Along similar lines, Harel Weinstein, a professor of physiology and biophysics at Cornell University, said the group will develop tools for “large-scale simulations” of protein structures that realistically represent the protein and its fluid environment, as well as tools to let researchers look at protein dynamics based on known structures and to interpret “a new generation of data” from things like single molecule experiments. The team also hopes to improve on “sophisticated” tools that are currently used in computational biology labs.
“That is quite complicated and requires several levels of new thinking … in terms of the use of computational resources [such as] parallelization and new types of processors,” he told BioInform. “We are trying to develop analysis tools that reduce the data to the same kinds of components [that] everybody [can] understand — even those who are not using the [same] experimental tool[s] for data acquisition.”
Roux said that the developers plan to use existing tools that they have developed in their labs, which they will “extend” to work in a more “general fashion.”
“It’s a challenge because [the proteins are] a bit more disparate … you have a channel, a pump, you have maybe a receptor … being analyzed,” he said. “The tool has to be general enough that it’s suitable for all these problems but not so general that it becomes a bit abstract.”
An additional challenge for the core, Weinstein said, will be to develop tools that can be easily used by experimental biologists involved in the consortium who don’t have intensive bioinformatics training. On that score, he said the consortium is considering conducting workshops that will provide training on how to use the tools.
The computational core also plans to develop a centralized database to store and integrate project data in a format that consortium members can make sense of no matter what tool was used to collect the experimental data, Weinstein said.
The planned database will be different from repositories like the Protein Structure Initiative’s Structural Biology Knowledgebase in the sense that “the same people who create the tools for dissemination and disseminate the data are the people who collect the data” he said.
“I could put my data in [PSI]; it’s a very useful tool,” Weinstein acquiesced. “What is different is [the consortium's database] is created for people who work together and who refine the database all the time as they work.”

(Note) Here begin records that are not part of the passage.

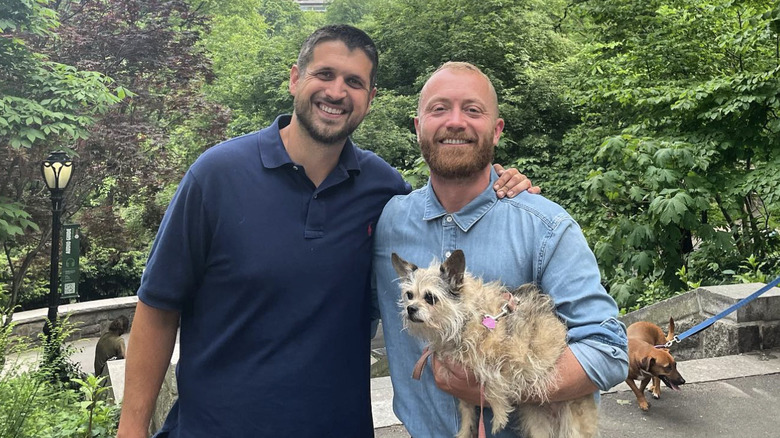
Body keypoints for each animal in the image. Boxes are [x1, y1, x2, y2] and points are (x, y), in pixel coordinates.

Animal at [394, 250, 600, 438]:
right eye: (409, 295)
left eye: (430, 297)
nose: (410, 309)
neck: (466, 319)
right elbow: (466, 410)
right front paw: (464, 432)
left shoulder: (515, 356)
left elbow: (493, 381)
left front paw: (499, 415)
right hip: (537, 424)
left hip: (572, 424)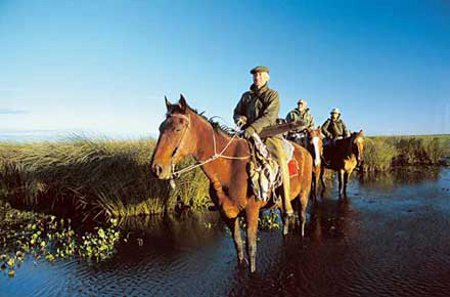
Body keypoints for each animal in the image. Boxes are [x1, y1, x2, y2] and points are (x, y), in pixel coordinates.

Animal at [151, 95, 312, 272]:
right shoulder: (227, 214)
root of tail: (306, 152)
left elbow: (251, 247)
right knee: (285, 218)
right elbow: (237, 243)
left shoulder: (252, 212)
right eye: (160, 128)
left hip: (304, 194)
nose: (156, 168)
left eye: (177, 129)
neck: (230, 168)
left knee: (302, 218)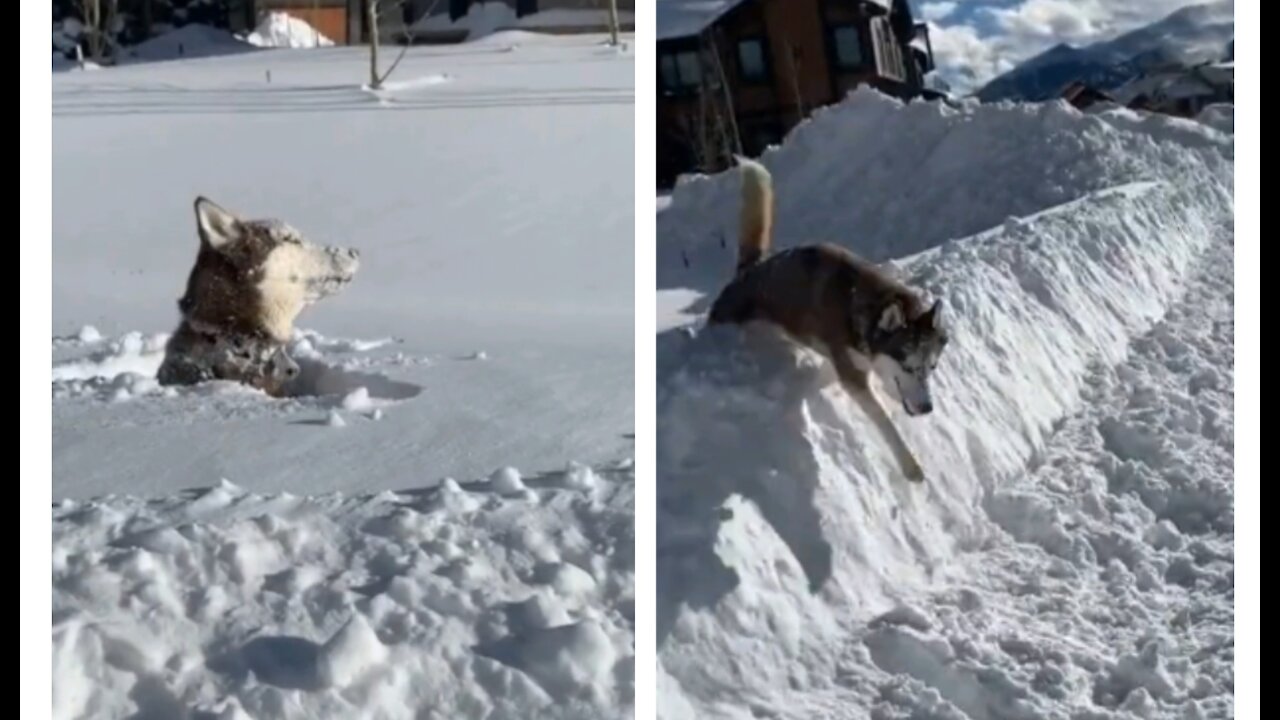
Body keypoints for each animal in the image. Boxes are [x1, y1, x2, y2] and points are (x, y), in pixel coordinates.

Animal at [706, 157, 947, 481]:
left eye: (932, 366)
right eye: (908, 366)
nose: (926, 408)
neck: (859, 302)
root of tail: (749, 271)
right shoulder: (852, 376)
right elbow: (886, 424)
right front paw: (910, 465)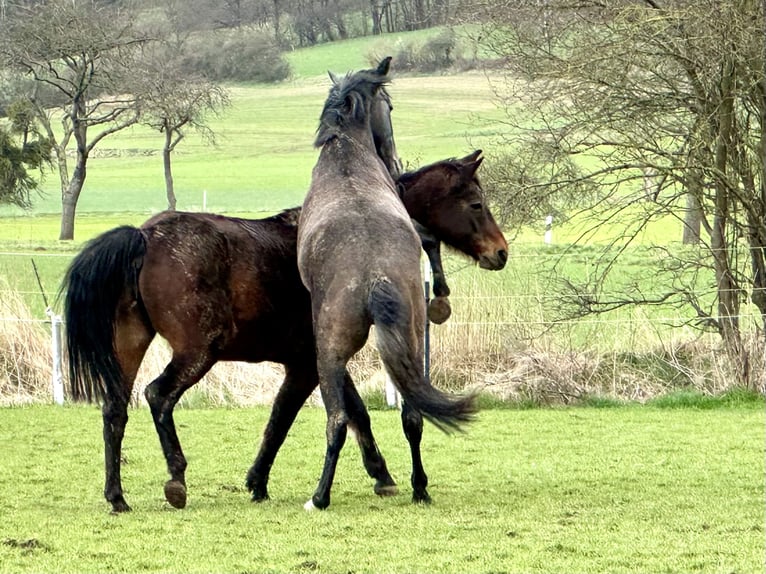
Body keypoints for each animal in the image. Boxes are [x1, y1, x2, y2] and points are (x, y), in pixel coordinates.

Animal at [60, 148, 510, 512]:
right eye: (476, 203)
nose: (500, 252)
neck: (362, 221)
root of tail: (144, 236)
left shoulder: (315, 360)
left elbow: (344, 414)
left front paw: (378, 475)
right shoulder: (308, 366)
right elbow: (287, 419)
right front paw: (263, 481)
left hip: (130, 345)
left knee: (115, 409)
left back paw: (117, 497)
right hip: (197, 354)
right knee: (157, 396)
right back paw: (176, 479)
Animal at [298, 57, 484, 512]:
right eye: (391, 108)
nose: (394, 159)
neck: (345, 154)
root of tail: (373, 278)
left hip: (329, 352)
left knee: (337, 420)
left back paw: (321, 496)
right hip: (403, 341)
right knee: (411, 415)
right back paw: (419, 487)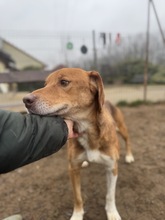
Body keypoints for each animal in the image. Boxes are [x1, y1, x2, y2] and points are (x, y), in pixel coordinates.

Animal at [23, 68, 134, 219]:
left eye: (64, 82)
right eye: (45, 84)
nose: (25, 100)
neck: (87, 132)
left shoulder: (112, 168)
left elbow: (110, 195)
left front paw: (112, 213)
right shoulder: (73, 168)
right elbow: (78, 197)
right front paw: (77, 215)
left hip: (122, 128)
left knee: (127, 140)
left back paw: (129, 156)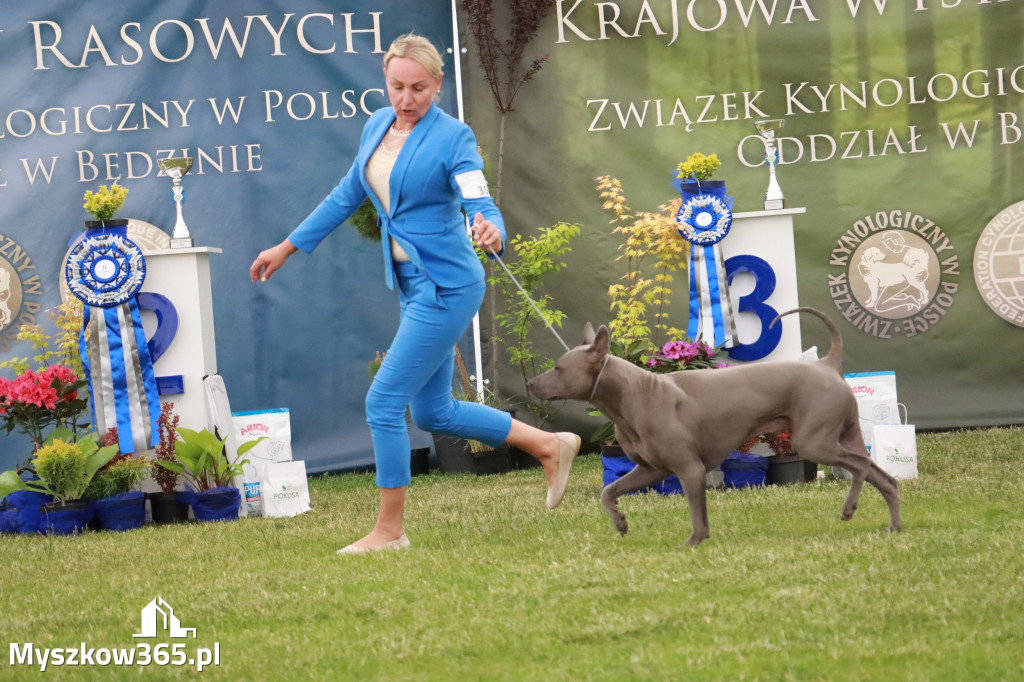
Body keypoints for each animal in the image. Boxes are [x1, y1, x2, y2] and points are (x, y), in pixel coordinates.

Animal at [528, 305, 905, 544]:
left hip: (815, 441)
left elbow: (697, 514)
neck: (635, 394)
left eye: (559, 368)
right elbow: (608, 492)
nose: (530, 384)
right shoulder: (650, 470)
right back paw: (894, 527)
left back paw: (849, 507)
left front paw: (694, 542)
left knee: (860, 466)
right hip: (846, 436)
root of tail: (827, 364)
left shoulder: (689, 469)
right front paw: (620, 522)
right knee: (883, 477)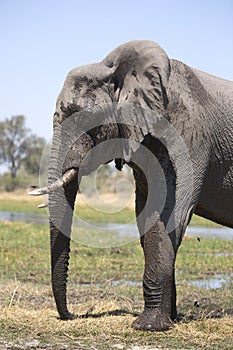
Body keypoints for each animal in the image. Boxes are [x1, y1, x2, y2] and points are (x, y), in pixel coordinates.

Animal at [29, 41, 233, 330]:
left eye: (83, 119)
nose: (72, 314)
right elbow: (146, 216)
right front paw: (167, 320)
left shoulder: (187, 135)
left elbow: (171, 214)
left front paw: (147, 327)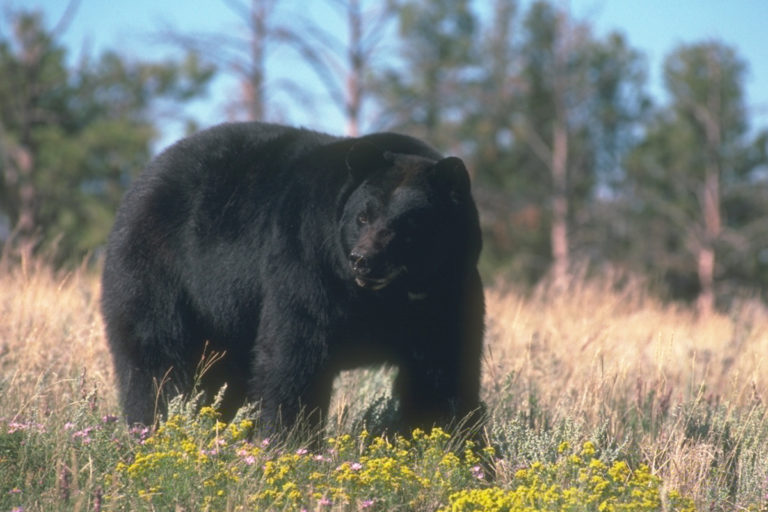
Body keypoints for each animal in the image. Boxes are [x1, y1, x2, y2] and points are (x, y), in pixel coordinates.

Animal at [100, 121, 484, 435]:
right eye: (363, 216)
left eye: (409, 225)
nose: (363, 260)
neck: (386, 297)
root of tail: (146, 176)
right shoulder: (307, 261)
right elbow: (295, 350)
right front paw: (289, 439)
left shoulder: (448, 291)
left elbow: (442, 368)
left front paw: (449, 441)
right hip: (161, 272)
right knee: (156, 355)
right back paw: (158, 426)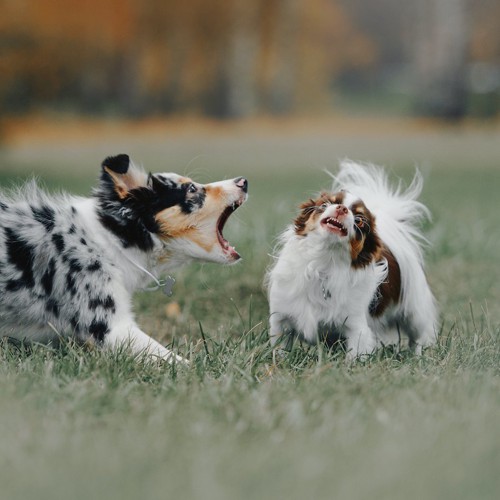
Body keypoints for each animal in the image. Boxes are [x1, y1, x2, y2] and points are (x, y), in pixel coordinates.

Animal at [268, 160, 436, 360]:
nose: (342, 208)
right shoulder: (281, 320)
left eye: (360, 221)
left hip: (414, 313)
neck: (324, 263)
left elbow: (355, 355)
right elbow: (280, 350)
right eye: (325, 204)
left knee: (419, 336)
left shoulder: (356, 328)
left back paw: (419, 356)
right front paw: (278, 362)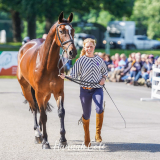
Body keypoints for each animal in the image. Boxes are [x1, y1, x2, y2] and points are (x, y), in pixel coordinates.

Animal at [17, 12, 77, 149]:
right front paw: (45, 141)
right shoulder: (38, 93)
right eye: (61, 30)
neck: (47, 64)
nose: (72, 52)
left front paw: (63, 140)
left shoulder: (58, 92)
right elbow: (43, 115)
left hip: (47, 94)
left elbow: (61, 112)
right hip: (27, 89)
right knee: (34, 108)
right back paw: (38, 135)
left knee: (40, 108)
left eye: (73, 30)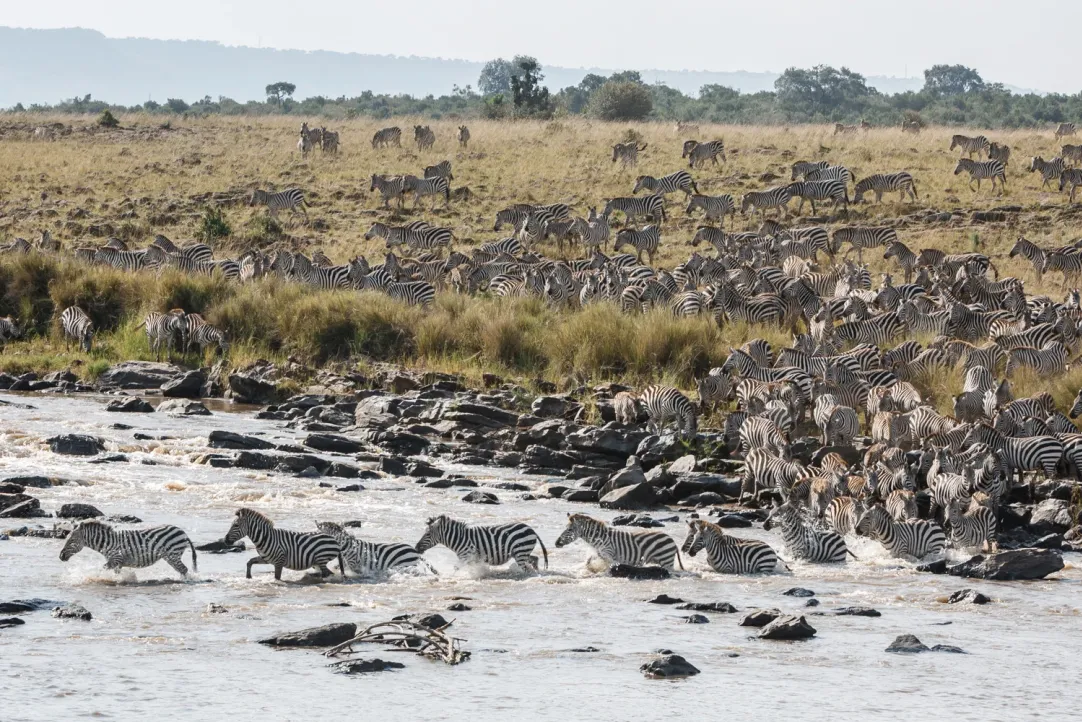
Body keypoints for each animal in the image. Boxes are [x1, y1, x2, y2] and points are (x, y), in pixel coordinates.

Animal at [58, 521, 199, 580]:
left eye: (71, 540)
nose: (60, 556)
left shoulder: (116, 559)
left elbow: (102, 569)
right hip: (170, 556)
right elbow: (116, 574)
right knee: (181, 570)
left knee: (183, 569)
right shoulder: (117, 563)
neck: (108, 543)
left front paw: (96, 578)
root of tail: (182, 532)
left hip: (173, 555)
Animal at [413, 517, 549, 571]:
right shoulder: (472, 559)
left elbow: (456, 568)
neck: (459, 539)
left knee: (525, 568)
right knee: (534, 559)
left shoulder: (466, 556)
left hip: (521, 552)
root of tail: (531, 529)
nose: (416, 548)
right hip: (521, 552)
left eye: (427, 534)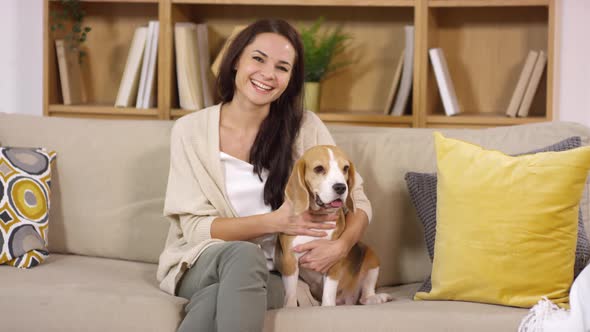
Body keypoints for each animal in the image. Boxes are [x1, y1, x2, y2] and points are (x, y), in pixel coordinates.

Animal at [276, 147, 394, 308]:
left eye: (345, 168)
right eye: (319, 169)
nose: (341, 187)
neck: (318, 221)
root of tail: (347, 300)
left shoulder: (333, 257)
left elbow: (328, 294)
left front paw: (327, 307)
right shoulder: (289, 260)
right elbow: (291, 294)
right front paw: (290, 307)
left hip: (372, 258)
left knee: (365, 296)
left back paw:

The PSI knowledgebase is a product of the Protein Structure Initiative launched by NIGMS in 1999 with the long-term goal of making it easy to obtain three-dimensional atomic-level structures of proteins by looking at their DNA sequences.
Filling the Gap
Computational core member Ivet Bahar, a professor of computational biology at the University of Pittsburgh, told BioInform that her team plans to use “elastic network models” to analyze membrane proteins without compromising the resolution.
She said that although her models, developed over a decade ago, have been used to study other molecules, reworking these tools to work for membrane proteins is a greater challenge because they have to take into account the membrane as well as how the protein interacts with the membrane, among other things.
Membrane proteins, along with the lipid and water molecules that surround and interact with them, create large complex systems that are difficult to model, explained Bahar.
“My lab simplifies the analysis of such complex systems by using simplified models … [that] help us understand the mechanisms [and] the machinery of [the] biological processes,” she said.
According to Bahar, the models her team develops “approximate” proteins and other biomolecules as “elastic materials” such as beads and elastic springs, which provides insights into which structures are the most “energetically favorable” for different functions.